PortfolioOptimisers.AbstractClusteringEstimator Type

abstract type AbstractClusteringEstimator <: AbstractPhylogenyEstimator end

Abstract supertype for all clustering estimator types in PortfolioOptimisers.jl.

All concrete types implementing clustering-based estimation algorithms should subtype AbstractClusteringEstimator. This enables a consistent interface for clustering estimators throughout the package.

Related

• AbstractClusteringAlgorithm

• AbstractClusteringResult

source

PortfolioOptimisers.AbstractClusteringAlgorithm Type

abstract type AbstractClusteringAlgorithm <: AbstractPhylogenyAlgorithm end

Abstract supertype for all clustering algorithm types in PortfolioOptimisers.jl.

All concrete types implementing specific clustering algorithms should subtype AbstractClusteringAlgorithm. This enables flexible extension and dispatch of clustering routines.

Related

• AbstractClusteringEstimator

• AbstractClusteringResult

source

PortfolioOptimisers.AbstractOptimalNumberClustersEstimator Type

abstract type AbstractOptimalNumberClustersEstimator <: AbstractEstimator end

Abstract supertype for all optimal number of clusters estimator types in PortfolioOptimisers.jl.

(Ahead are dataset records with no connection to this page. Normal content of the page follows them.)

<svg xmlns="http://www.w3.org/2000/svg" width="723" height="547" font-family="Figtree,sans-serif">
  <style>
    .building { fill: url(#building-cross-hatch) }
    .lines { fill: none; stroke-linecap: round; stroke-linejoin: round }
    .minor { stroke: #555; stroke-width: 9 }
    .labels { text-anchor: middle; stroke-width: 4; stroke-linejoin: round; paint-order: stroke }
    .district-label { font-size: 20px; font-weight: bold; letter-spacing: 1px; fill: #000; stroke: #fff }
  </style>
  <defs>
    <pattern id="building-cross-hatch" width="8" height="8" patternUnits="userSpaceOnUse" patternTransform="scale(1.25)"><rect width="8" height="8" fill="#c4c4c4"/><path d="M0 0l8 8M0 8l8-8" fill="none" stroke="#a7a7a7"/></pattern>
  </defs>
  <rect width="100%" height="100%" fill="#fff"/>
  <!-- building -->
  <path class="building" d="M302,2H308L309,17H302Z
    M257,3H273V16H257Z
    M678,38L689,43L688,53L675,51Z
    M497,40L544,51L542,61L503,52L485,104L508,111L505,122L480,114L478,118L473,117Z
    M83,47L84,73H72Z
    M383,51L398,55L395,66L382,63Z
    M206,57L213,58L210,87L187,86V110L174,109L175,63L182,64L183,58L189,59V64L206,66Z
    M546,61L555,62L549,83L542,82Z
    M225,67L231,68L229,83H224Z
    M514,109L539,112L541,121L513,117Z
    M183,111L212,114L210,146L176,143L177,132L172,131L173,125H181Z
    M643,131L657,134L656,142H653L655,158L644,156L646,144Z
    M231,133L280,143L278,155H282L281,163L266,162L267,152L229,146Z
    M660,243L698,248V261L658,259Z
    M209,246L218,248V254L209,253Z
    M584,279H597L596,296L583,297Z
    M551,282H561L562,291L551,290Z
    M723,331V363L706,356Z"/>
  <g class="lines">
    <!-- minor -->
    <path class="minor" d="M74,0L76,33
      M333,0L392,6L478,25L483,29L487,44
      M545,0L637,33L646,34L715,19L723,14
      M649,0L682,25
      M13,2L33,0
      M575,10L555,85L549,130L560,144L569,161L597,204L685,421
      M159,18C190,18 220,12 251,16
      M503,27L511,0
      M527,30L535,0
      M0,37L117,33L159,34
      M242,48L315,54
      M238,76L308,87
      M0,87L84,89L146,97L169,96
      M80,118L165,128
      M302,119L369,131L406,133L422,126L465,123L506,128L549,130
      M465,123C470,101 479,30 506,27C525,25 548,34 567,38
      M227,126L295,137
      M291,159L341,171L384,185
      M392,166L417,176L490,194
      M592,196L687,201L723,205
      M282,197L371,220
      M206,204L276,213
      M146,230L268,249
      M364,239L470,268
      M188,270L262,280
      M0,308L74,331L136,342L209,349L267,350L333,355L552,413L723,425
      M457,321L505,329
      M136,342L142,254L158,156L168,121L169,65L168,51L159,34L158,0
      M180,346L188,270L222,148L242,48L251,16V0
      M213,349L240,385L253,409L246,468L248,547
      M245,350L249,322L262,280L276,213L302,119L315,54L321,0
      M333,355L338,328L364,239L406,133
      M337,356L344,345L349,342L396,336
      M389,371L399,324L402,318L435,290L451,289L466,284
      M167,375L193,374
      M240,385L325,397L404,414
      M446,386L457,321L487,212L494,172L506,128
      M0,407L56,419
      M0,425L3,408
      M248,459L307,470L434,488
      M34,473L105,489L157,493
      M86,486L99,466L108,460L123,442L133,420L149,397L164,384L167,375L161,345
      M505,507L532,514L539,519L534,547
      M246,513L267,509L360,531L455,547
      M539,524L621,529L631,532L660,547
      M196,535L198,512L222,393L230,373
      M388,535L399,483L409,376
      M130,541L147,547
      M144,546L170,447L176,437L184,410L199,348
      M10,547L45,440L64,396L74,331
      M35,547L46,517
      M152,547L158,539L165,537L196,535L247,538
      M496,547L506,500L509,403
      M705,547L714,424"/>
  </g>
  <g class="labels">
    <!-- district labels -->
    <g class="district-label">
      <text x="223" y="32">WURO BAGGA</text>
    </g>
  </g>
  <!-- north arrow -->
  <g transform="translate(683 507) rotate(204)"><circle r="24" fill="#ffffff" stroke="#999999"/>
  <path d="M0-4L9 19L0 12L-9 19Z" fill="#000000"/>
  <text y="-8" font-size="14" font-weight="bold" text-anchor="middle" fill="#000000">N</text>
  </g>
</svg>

All concrete types implementing algorithms to estimate the optimal number of clusters should subtype AbstractOptimalNumberClustersEstimator. This enables a consistent interface for cluster number estimation.

Related

• AbstractOptimalNumberClustersAlgorithm

source

PortfolioOptimisers.AbstractOptimalNumberClustersAlgorithm Type

abstract type AbstractOptimalNumberClustersAlgorithm <: AbstractAlgorithm end

Abstract supertype for all optimal number of clusters algorithm types in PortfolioOptimisers.jl.

All concrete types implementing specific algorithms for determining the optimal number of clusters should subtype AbstractOptimalNumberClustersAlgorithm. This enables flexible extension and dispatch of cluster number selection routines.

Related

• AbstractOptimalNumberClustersEstimator

source

PortfolioOptimisers.AbstractClusteringResult Type

abstract type AbstractClusteringResult <: AbstractPhylogenyResult end

Abstract supertype for all clustering result types in PortfolioOptimisers.jl.

All concrete types representing the result of a clustering estimation should subtype AbstractClusteringResult. This enables a consistent interface for clustering results throughout the package.

Related

• AbstractClusteringEstimator

• AbstractClusteringAlgorithm

source